::: Task material :::
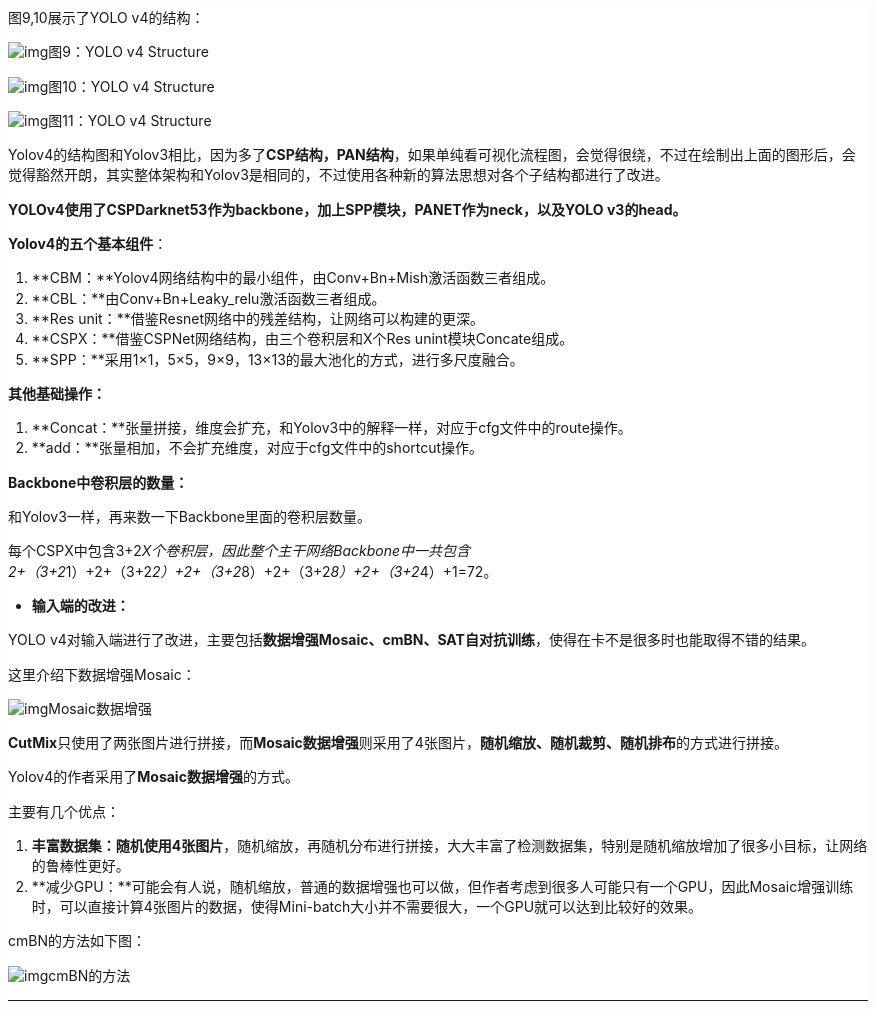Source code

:图9,10展示了YOLO v4的结构：

![img](https://pic2.zhimg.com/80/v2-0ea4884cd89aaf5b87ba1464d02f358d_720w.jpg)图9：YOLO v4 Structure

![img](https://pic3.zhimg.com/80/v2-05a713ffc8cee40dbaa3b808aa63dcea_720w.jpg)图10：YOLO v4 Structure

![img](https://pic1.zhimg.com/80/v2-c70a13fe3c658d20e9d11a1880619e70_720w.jpg)图11：YOLO v4 Structure

Yolov4的结构图和Yolov3相比，因为多了**CSP结构，PAN结构**，如果单纯看可视化流程图，会觉得很绕，不过在绘制出上面的图形后，会觉得豁然开朗，其实整体架构和Yolov3是相同的，不过使用各种新的算法思想对各个子结构都进行了改进。



**YOLOv4使用了CSPDarknet53作为backbone，加上SPP模块，PANET作为neck，以及YOLO v3的head。**



**Yolov4的五个基本组件**：

1. **CBM：**Yolov4网络结构中的最小组件，由Conv+Bn+Mish激活函数三者组成。
2. **CBL：**由Conv+Bn+Leaky_relu激活函数三者组成。
3. **Res unit：**借鉴Resnet网络中的残差结构，让网络可以构建的更深。
4. **CSPX：**借鉴CSPNet网络结构，由三个卷积层和X个Res unint模块Concate组成。
5. **SPP：**采用1×1，5×5，9×9，13×13的最大池化的方式，进行多尺度融合。

**其他基础操作：**

1. **Concat：**张量拼接，维度会扩充，和Yolov3中的解释一样，对应于cfg文件中的route操作。
2. **add：**张量相加，不会扩充维度，对应于cfg文件中的shortcut操作。

**Backbone中卷积层的数量：**

和Yolov3一样，再来数一下Backbone里面的卷积层数量。

每个CSPX中包含3+2*X个卷积层，因此整个主干网络Backbone中一共包含2+（3+2*1）+2+（3+2*2）+2+（3+2*8）+2+（3+2*8）+2+（3+2*4）+1=72。



- **输入端的改进：**

YOLO v4对输入端进行了改进，主要包括**数据增强Mosaic、cmBN、SAT自对抗训练**，使得在卡不是很多时也能取得不错的结果。

这里介绍下数据增强Mosaic：

![img](https://pic1.zhimg.com/80/v2-9ddb5f309a28e99f6c1901ec908923e4_720w.jpg)Mosaic数据增强

**CutMix**只使用了两张图片进行拼接，而**Mosaic数据增强**则采用了4张图片，**随机缩放、随机裁剪、随机排布**的方式进行拼接。

Yolov4的作者采用了**Mosaic数据增强**的方式。

主要有几个优点：

1. **丰富数据集：**随机使用**4张图片**，随机缩放，再随机分布进行拼接，大大丰富了检测数据集，特别是随机缩放增加了很多小目标，让网络的鲁棒性更好。
2. **减少GPU：**可能会有人说，随机缩放，普通的数据增强也可以做，但作者考虑到很多人可能只有一个GPU，因此Mosaic增强训练时，可以直接计算4张图片的数据，使得Mini-batch大小并不需要很大，一个GPU就可以达到比较好的效果。

cmBN的方法如下图：

![img](https://pic2.zhimg.com/80/v2-bc8cfe6198d8c2a0d8a3a646a27a6e0d_720w.jpg)cmBN的方法

------
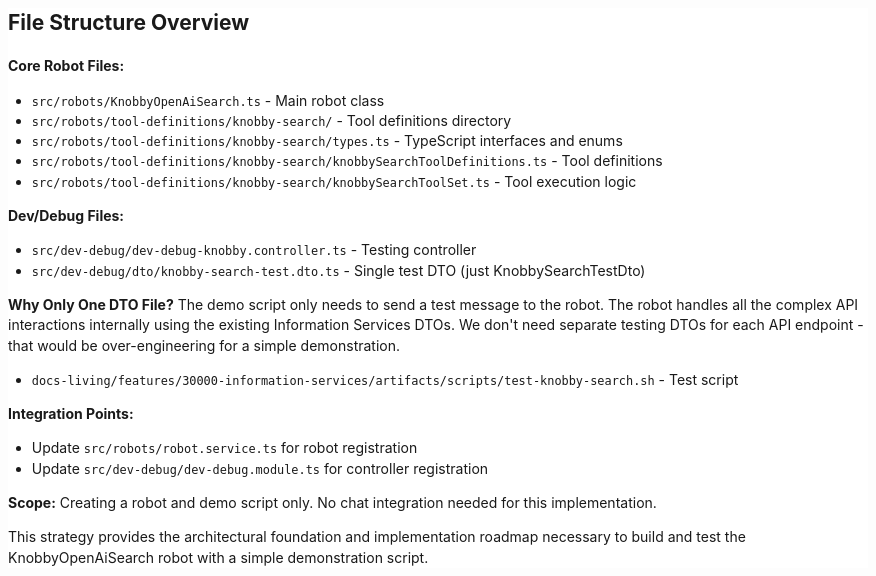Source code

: ## File Structure Overview

**Core Robot Files:**
- `src/robots/KnobbyOpenAiSearch.ts` - Main robot class
- `src/robots/tool-definitions/knobby-search/` - Tool definitions directory
- `src/robots/tool-definitions/knobby-search/types.ts` - TypeScript interfaces and enums
- `src/robots/tool-definitions/knobby-search/knobbySearchToolDefinitions.ts` - Tool definitions
- `src/robots/tool-definitions/knobby-search/knobbySearchToolSet.ts` - Tool execution logic

**Dev/Debug Files:**
- `src/dev-debug/dev-debug-knobby.controller.ts` - Testing controller
- `src/dev-debug/dto/knobby-search-test.dto.ts` - Single test DTO (just KnobbySearchTestDto)

**Why Only One DTO File?**
The demo script only needs to send a test message to the robot. The robot handles all the complex API interactions internally using the existing Information Services DTOs. We don't need separate testing DTOs for each API endpoint - that would be over-engineering for a simple demonstration.
- `docs-living/features/30000-information-services/artifacts/scripts/test-knobby-search.sh` - Test script

**Integration Points:**
- Update `src/robots/robot.service.ts` for robot registration
- Update `src/dev-debug/dev-debug.module.ts` for controller registration

**Scope:** Creating a robot and demo script only. No chat integration needed for this implementation.

This strategy provides the architectural foundation and implementation roadmap necessary to build and test the KnobbyOpenAiSearch robot with a simple demonstration script.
:::
What you have to do> Scanning the material above, work out how many lines contain the word "implementation" and reply with the number only.

Written answer> 2